## Exercise details
When you reach the line containing "17: (267, 163, 1.80)" in the entries below, start writing out each line exactly, and stop after the line containing "38: (632, 43, 1.46)".

:::::

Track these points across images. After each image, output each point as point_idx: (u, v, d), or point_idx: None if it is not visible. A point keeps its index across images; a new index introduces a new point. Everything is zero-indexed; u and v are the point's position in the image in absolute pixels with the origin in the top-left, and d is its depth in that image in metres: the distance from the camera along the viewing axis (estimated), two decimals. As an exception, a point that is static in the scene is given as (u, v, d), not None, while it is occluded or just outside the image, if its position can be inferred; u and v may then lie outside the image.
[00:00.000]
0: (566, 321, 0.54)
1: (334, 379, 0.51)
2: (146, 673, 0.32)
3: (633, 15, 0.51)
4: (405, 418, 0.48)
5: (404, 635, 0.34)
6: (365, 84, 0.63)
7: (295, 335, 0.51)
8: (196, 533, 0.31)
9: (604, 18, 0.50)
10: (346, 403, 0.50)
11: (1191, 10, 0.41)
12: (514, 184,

:::::

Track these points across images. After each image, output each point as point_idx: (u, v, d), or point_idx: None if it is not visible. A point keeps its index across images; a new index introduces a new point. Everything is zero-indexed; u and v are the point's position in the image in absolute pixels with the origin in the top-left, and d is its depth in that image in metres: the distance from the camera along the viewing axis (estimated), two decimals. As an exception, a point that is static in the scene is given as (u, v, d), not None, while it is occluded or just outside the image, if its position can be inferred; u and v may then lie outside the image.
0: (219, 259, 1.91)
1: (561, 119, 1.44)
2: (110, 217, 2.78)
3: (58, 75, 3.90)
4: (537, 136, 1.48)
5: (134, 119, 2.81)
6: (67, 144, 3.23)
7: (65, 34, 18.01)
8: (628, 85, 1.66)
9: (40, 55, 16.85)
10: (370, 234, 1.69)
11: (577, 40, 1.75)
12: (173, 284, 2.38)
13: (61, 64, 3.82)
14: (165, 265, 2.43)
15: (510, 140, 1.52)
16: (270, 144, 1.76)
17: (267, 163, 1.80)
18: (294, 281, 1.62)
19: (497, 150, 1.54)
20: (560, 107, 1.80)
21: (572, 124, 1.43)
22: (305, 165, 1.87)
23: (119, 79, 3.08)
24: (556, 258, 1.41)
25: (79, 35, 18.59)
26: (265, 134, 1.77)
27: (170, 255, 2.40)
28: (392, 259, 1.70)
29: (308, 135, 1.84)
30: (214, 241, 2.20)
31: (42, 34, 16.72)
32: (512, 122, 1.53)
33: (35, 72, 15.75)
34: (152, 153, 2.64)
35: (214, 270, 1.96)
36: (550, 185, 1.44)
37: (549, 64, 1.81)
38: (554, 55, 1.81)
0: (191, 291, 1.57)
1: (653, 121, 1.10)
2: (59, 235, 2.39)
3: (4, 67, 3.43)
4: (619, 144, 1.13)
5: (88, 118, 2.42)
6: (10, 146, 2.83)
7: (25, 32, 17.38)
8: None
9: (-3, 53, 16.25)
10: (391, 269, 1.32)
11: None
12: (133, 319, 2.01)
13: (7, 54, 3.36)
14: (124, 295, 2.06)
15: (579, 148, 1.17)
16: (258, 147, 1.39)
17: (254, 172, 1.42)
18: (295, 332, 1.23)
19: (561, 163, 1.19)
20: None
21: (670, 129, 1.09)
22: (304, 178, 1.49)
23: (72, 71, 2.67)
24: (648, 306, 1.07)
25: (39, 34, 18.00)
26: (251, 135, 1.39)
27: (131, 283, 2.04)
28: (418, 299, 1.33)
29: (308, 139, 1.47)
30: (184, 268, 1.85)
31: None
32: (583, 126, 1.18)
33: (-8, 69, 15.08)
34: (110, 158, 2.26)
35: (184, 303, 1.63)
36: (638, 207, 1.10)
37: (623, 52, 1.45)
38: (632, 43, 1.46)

:::::

## Solution
17: (267, 163, 1.80)
18: (294, 281, 1.62)
19: (497, 150, 1.54)
20: (560, 107, 1.80)
21: (572, 124, 1.43)
22: (305, 165, 1.87)
23: (119, 79, 3.08)
24: (556, 258, 1.41)
25: (79, 35, 18.59)
26: (265, 134, 1.77)
27: (170, 255, 2.40)
28: (392, 259, 1.70)
29: (308, 135, 1.84)
30: (214, 241, 2.20)
31: (42, 34, 16.72)
32: (512, 122, 1.53)
33: (35, 72, 15.75)
34: (152, 153, 2.64)
35: (214, 270, 1.96)
36: (550, 185, 1.44)
37: (549, 64, 1.81)
38: (554, 55, 1.81)
0: (191, 291, 1.57)
1: (653, 121, 1.10)
2: (59, 235, 2.39)
3: (4, 67, 3.43)
4: (619, 144, 1.13)
5: (88, 118, 2.42)
6: (10, 146, 2.83)
7: (25, 32, 17.38)
8: None
9: (-3, 53, 16.25)
10: (391, 269, 1.32)
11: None
12: (133, 319, 2.01)
13: (7, 54, 3.36)
14: (124, 295, 2.06)
15: (579, 148, 1.17)
16: (258, 147, 1.39)
17: (254, 172, 1.42)
18: (295, 332, 1.23)
19: (561, 163, 1.19)
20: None
21: (670, 129, 1.09)
22: (304, 178, 1.49)
23: (72, 71, 2.67)
24: (648, 306, 1.07)
25: (39, 34, 18.00)
26: (251, 135, 1.39)
27: (131, 283, 2.04)
28: (418, 299, 1.33)
29: (308, 139, 1.47)
30: (184, 268, 1.85)
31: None
32: (583, 126, 1.18)
33: (-8, 69, 15.08)
34: (110, 158, 2.26)
35: (184, 303, 1.63)
36: (638, 207, 1.10)
37: (623, 52, 1.45)
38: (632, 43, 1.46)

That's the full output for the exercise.